Here's What You Need To Know About What Went Down At The Trump And Kim Jong Un Summit

Trump called the end-of-summit agreement "comprehensive."

Donald Trump and Kim Jong Un signed a document at the end of their summit in Singapore agreeing to establish new relations for "peace and prosperity" between the US and North Korea.

According to the agreement, North Korea repeated promises first made in an earlier summit with South Korea to work toward denuclearization of the Korean Peninsula.

But in a press conference after the historic first meeting between a sitting US president and a leader of North Korea, Trump provoked more questions than he answered.

The 65-minute conference covered ending the long-standing arrangement of joint military exercises with South Korea, attempting to bring home the thousands of US troops stationed in the country, and suggesting that North Korea should build condos on beaches currently used for military exercises.

"We will be stopping the war games, which will save us a tremendous amount of money, unless and until we see that the future negotiation is not going along like it should," Trump said, in an unexpected announcement that was not part of the agreement signed with Kim.

It was unclear whether the Trump administration informed South Korea about Trump's statement on joint military exercises before he made it, but South Korean President Moon Jae-in later praised Trump, saying he "achieved a feat that no one else has ever delivered."

At his press conference, Trump then veered into a bizarre discussion about how he had suggested to the North Korean leader could revitalize his country's economy by building hotels and condos on beaches usually used for military exercises. "I said, boy, wouldn't that make a great condo," Trump said.

"You see that whenever they're exploding their cannons into the ocean."

Ahead of the press conference, the main focus was on the wording of the "comprehensive" agreement Trump said he and Kim had signed, in which North Korea committed to "work toward complete denuclearization" of the Korean Peninsula.

This Getty image from signing is mostly legible if you zoom into the original. It appears to include a bullet that refers to establishing "new US-DPRK relations in accordance with the desire of the peoples of the two countries for peace and prosperity"

Although the agreement appears to fall short of a binding deal, and was light on details, Trump told reporters in a brief exchange after the signing that the process of denuclearization would start "very, very quickly."

The document says Trump and Kim "conducted a comprehensive, in-depth and sincere exchange of opinions on the issues related to the establishment of a new US-DPRK relations and the building of a lasting and robust peace regime on the Korean Peninsula."

North Korea's commitment in the document "to work toward complete denuclearization of the Korean Peninsula" has been seized upon as significant. However, this wording had already been agreed during the summit between South Korea's Moon Jae-in and Kim earlier this year. Significantly, the US does not make the same commitment.

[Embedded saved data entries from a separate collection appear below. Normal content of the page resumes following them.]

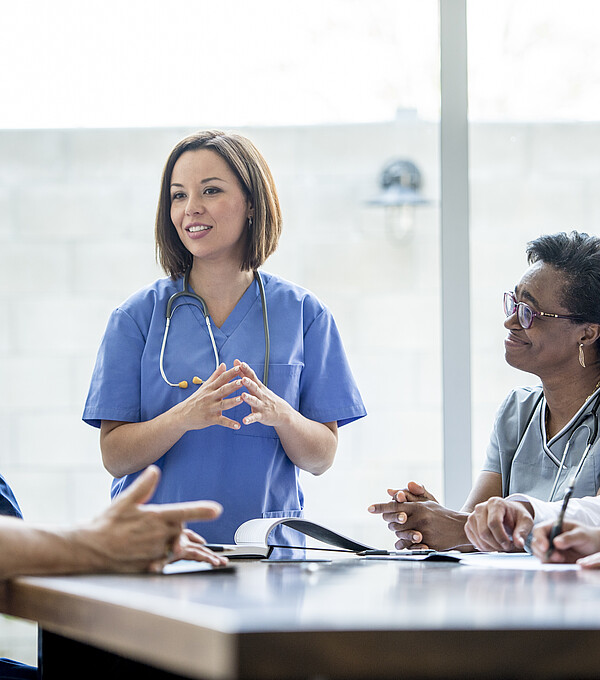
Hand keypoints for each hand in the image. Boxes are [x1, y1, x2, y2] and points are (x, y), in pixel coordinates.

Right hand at [78, 466, 228, 572]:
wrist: (89, 549)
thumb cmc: (106, 524)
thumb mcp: (125, 501)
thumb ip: (143, 486)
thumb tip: (154, 470)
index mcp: (155, 518)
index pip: (183, 512)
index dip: (202, 510)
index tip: (218, 510)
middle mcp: (158, 536)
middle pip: (181, 529)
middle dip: (177, 527)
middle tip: (157, 524)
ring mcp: (155, 552)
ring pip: (175, 546)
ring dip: (173, 543)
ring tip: (158, 540)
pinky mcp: (151, 565)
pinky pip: (166, 561)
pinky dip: (165, 557)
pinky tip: (153, 554)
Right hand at [178, 363, 244, 430]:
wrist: (182, 415)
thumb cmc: (196, 400)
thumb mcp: (205, 386)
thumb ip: (215, 376)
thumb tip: (223, 364)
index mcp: (210, 388)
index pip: (222, 378)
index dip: (230, 373)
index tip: (239, 367)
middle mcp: (210, 397)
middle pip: (223, 390)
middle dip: (233, 385)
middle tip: (242, 381)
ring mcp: (210, 408)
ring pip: (223, 404)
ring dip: (232, 402)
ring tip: (242, 399)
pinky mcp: (210, 419)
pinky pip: (221, 421)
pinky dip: (229, 424)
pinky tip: (238, 425)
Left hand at [234, 360, 292, 426]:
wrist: (283, 413)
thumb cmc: (267, 397)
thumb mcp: (258, 386)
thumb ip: (246, 375)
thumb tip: (237, 362)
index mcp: (259, 387)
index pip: (252, 376)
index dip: (246, 370)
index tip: (239, 363)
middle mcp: (261, 395)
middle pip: (254, 387)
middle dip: (248, 383)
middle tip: (242, 378)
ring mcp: (262, 405)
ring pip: (255, 401)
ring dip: (249, 399)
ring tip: (243, 396)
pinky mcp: (262, 416)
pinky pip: (255, 417)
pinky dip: (250, 419)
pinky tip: (244, 421)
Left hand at [368, 485, 468, 550]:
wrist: (459, 527)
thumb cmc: (440, 514)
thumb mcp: (427, 502)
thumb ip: (409, 496)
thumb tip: (390, 491)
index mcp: (418, 507)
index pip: (395, 506)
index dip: (380, 507)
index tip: (369, 508)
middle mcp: (420, 519)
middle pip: (394, 523)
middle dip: (391, 523)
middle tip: (394, 522)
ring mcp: (424, 533)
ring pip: (400, 535)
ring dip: (398, 534)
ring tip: (403, 531)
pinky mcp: (428, 544)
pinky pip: (409, 547)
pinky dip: (405, 545)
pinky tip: (407, 542)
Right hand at [465, 498, 533, 551]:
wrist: (508, 514)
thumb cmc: (516, 517)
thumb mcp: (525, 522)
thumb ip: (522, 532)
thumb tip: (519, 544)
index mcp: (495, 503)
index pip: (493, 522)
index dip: (501, 537)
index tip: (510, 545)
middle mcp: (480, 507)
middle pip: (484, 532)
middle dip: (497, 544)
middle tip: (507, 547)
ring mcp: (472, 516)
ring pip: (479, 538)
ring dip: (492, 547)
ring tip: (502, 546)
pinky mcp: (469, 525)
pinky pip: (474, 541)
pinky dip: (484, 547)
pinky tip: (493, 546)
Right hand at [532, 520, 599, 564]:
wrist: (594, 547)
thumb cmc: (588, 537)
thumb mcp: (581, 535)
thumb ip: (569, 538)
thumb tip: (555, 542)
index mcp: (552, 526)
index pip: (539, 530)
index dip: (539, 538)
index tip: (546, 547)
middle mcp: (548, 536)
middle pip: (535, 543)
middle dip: (543, 552)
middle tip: (558, 557)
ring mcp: (550, 548)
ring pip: (539, 553)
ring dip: (547, 558)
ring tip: (562, 559)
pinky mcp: (553, 558)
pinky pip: (546, 562)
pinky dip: (550, 564)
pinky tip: (560, 564)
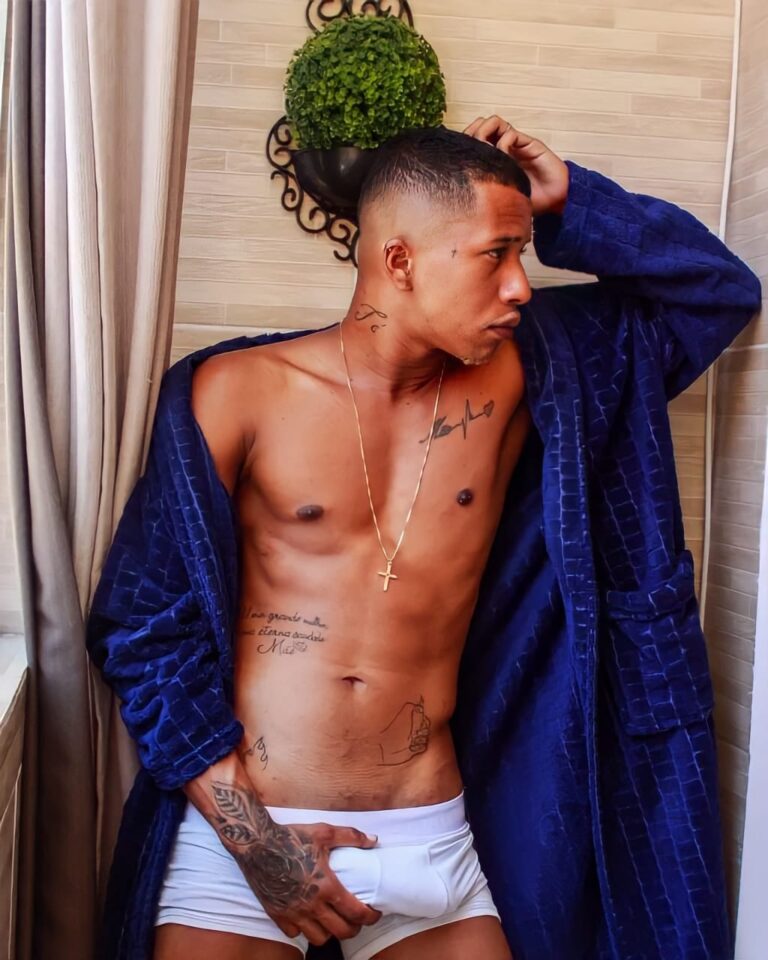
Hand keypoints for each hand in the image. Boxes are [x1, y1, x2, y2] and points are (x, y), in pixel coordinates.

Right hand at [233, 819, 381, 945]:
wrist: (256, 843)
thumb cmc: (291, 836)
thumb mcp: (324, 832)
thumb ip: (351, 836)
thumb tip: (374, 840)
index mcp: (326, 886)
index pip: (356, 913)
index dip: (370, 917)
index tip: (374, 914)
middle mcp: (311, 905)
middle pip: (341, 932)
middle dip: (354, 928)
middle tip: (356, 919)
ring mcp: (293, 913)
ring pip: (319, 938)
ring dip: (330, 932)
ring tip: (333, 920)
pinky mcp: (276, 915)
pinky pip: (295, 933)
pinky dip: (304, 930)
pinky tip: (308, 917)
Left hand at [463, 115, 568, 216]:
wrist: (556, 201)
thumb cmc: (529, 201)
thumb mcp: (498, 199)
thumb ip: (484, 190)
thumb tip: (459, 193)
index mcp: (492, 160)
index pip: (472, 141)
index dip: (463, 144)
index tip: (458, 157)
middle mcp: (502, 148)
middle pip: (478, 126)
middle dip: (470, 135)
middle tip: (470, 152)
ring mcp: (515, 145)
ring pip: (493, 123)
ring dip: (484, 133)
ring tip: (485, 151)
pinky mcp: (528, 143)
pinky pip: (509, 134)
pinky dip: (502, 142)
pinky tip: (503, 157)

The document also refers to a DPRK commitment to working toward the complete denuclearization of the Korean peninsula — but this was already agreed to at the summit between the two Koreas earlier this year.

Trump described the documents as "very comprehensive" and — prior to the text being released — said he thought "both sides will be impressed with the result…We're very proud of what took place today."

Kim, speaking through an interpreter, expressed his gratitude to Trump after he told the room of reporters that "the world will see a major change." He said that the two leaders had "decided to leave the past behind."

"The way to come here was not easy. The old prejudices and practices worked as obstacles on our way forward but we overcame all of them and we are here today."

Asked by reporters whether he would invite the North Korean leader to the White House, Trump replied, "Absolutely I would," saying that he and Kim had developed a "special bond" during the day's talks.

In an interview with ABC News' George Stephanopoulos, Trump said that he had spoken to Kim before. In the wide-ranging interview — one of just two that Trump has granted — Trump said that he trusts Kim.

"I do trust him, yeah," Trump said. "Maybe in a year you’ll be interviewing and I'll say I made a mistake. It's possible. We’re dealing at a high level, a lot of things can change, a lot of things are possible."

Trump seemed optimistic about the success of the summit, telling ABC News that the process of denuclearization was going to "start very quickly."

The historic meeting between the two leaders Tuesday morning lasted for 40 minutes. Both men were accompanied only by their interpreters.

Afterward, the leaders were joined by small delegations for a working lunch. US Secretary of State Mike Pompeo and national security adviser John Bolton were part of Trump's team, while former spy chief Kim Yong-chol, often referred to as Kim's right-hand man, and foreign minister Ri Yong-ho were at the table representing the North Korean leader.

The speed of this signing has taken many by surprise. Only months ago the two leaders were slinging insults at each other. The appearance of North Korea at the Winter Olympics was the first sign of a significant thaw in relations — nearly derailed by Bolton — that led up to this point.

Following the press conference, international reaction was mixed. The UK's Foreign Secretary Boris Johnson said in a statement he welcomed the summit and its results.

"There is much work still to be done and we hope Kim continues to negotiate in good faith towards complete, verifiable, and irreversible denuclearization. The UK will continue to support the United States in its efforts to achieve denuclearization of the Korean Peninsula," Johnson added.